[Problems to work on]
a) Reproduce the passage of the forum thread between "All right, crappy" and "put into action.", inclusive.
b) Answer these questions from the forum thread:
(i) Who is playing Onjo Quee?
(ii) In the December 10 post about players dropping out, how many players are said to remain in the game?
(iii) What code does Avara give in answer to "State your code"?

Fenzer- I wasn't aware of an old WEG module involving penetrating a Star Destroyer. Oops. I hope there aren't too many similarities. Somehow, I don't think there will be, once the action starts... and the action starts SOON... and once it starts, hold on. 

PLUS, here's a teaser. DARTAN is playing Onjo Quee, as Zybor's original player didn't return. What does that tell us? Hmmm...


----------



## Neverwinter Knight (Dec 4, 2003)

Dr Midnight said:
			
		

> PLUS, here's a teaser. DARTAN is playing Onjo Quee, as Zybor's original player didn't return. What does that tell us? Hmmm...




Striking down old ladies with his dual-bladed lightsaber in the name of the light side of the force and then complaining about the darkside points it get's him ???


----------



## idarii (Dec 4, 2003)

Neverwinter Knight said:
			
		

> What's a technician to do without her goggles?
> 
> Anyway, hi. Where's the rest of the Rhode Island gang?





hello there 

goggles do not make one great, they make one ....... huh, i guess they do make one great.


----------



## Broccli_Head (Dec 4, 2003)

Your friendly neighborhood veggie signing up!


----------



## Dr Midnight (Dec 8, 2003)

Avara Tel, as drern-up by Idarii


----------



## Lela (Dec 8, 2003)

> It was, however, profoundly disturbing.



I don't think I've ever agreed with a statement more. . .


----------



## Neverwinter Knight (Dec 8, 2003)

Hubba, hubba...


----------



## Dr Midnight (Dec 10, 2003)

All right, crappy developments!

Due to SEVERAL factors, EVERY PLAYER, save ONE- has dropped out of the game. Thanks, players! Thanks for your support. Cite misunderstandings, sloth and general prick-ness... but I thought you readers should know now. The campaign and the story hang by a thread... 

...but  I will try to go forth. Idarii has a group of SW fans that could jump in. They won't take over the old characters, so I'll just ram the campaign forth in a disjointed manner. It won't hold water as an epic story anymore, but dammit, I've got some great stuff plotted out that I want to put into action.


----------



## JDragon (Dec 10, 2003)

Bummer


----------



## Lela (Dec 11, 2003)

As long as Doc's writing it, I'll probably read it.


----------



## Neverwinter Knight (Dec 11, 2003)

I agree with both JDragon and Lela. I'll miss the old characters, but a Story Hour by Dr. Midnight is too good to pass up!


----------



## Broccli_Head (Dec 11, 2003)

I agree, Doc. It's your name that has the star power!


----------



## Krellic (Dec 11, 2003)

Hey!  I've only just found your new thread Doc and it's already looking rocky?  Best of luck with the replacement players.  There is nothing worse than having all your evil plans wasted

Nice to see a Dr. Midnight Story Hour again though...


----------



## Dr Midnight (Dec 12, 2003)

“State your code,” a nervous voice said through the console’s speaker. 

“1115-A23578-D72,” Avara answered. 

“The tech squad,” the voice said with audible relief. “We’ve been waiting for you. Please pull into the hangar bay immediately.”

[Data section]
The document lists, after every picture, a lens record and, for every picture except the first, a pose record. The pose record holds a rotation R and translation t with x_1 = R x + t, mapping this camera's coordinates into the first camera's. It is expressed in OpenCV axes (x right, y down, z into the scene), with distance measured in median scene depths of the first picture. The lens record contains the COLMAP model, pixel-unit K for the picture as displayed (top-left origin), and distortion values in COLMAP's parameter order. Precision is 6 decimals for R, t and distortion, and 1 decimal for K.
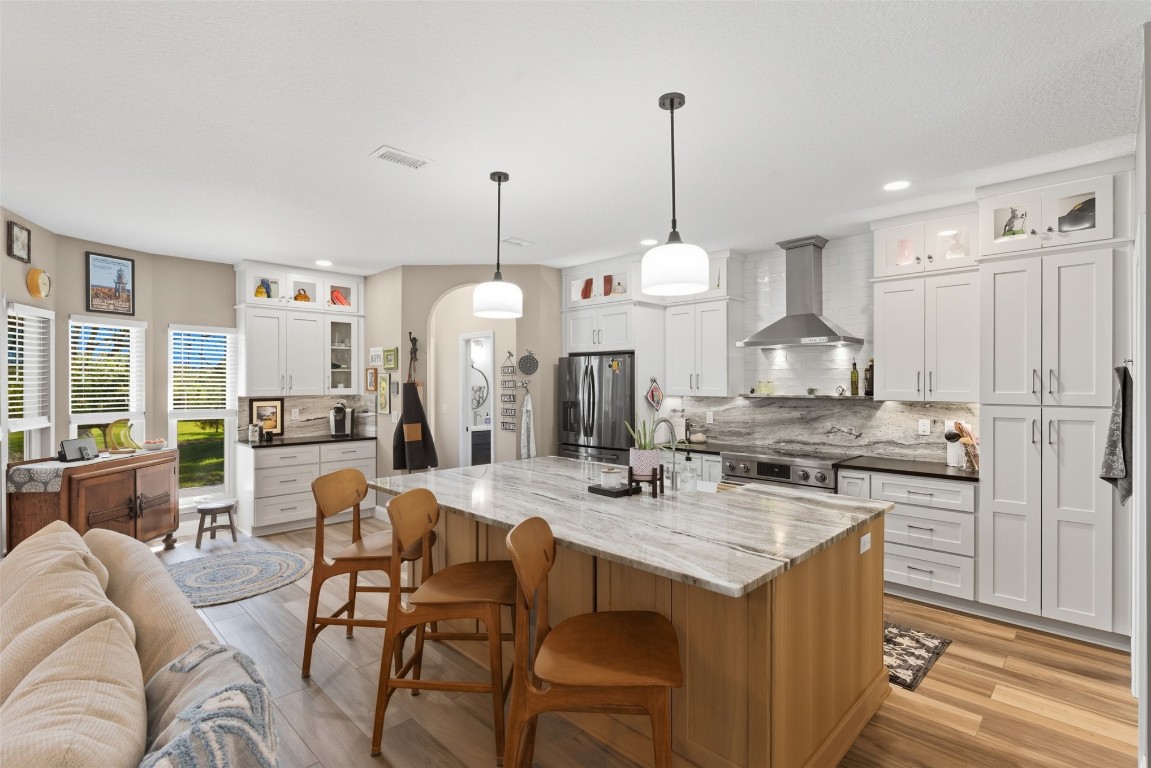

[Results]
a)
All right, crappy developments!

Due to SEVERAL factors, EVERY PLAYER, save ONE- has dropped out of the game. Thanks, players! Thanks for your support. Cite misunderstandings, sloth and general prick-ness... but I thought you readers should know now. The campaign and the story hang by a thread... 

...but  I will try to go forth. Idarii has a group of SW fans that could jump in. They won't take over the old characters, so I'll just ram the campaign forth in a disjointed manner. It won't hold water as an epic story anymore, but dammit, I've got some great stuff plotted out that I want to put into action.

b)
(i) DARTAN
(ii) One
(iii) 1115-A23578-D72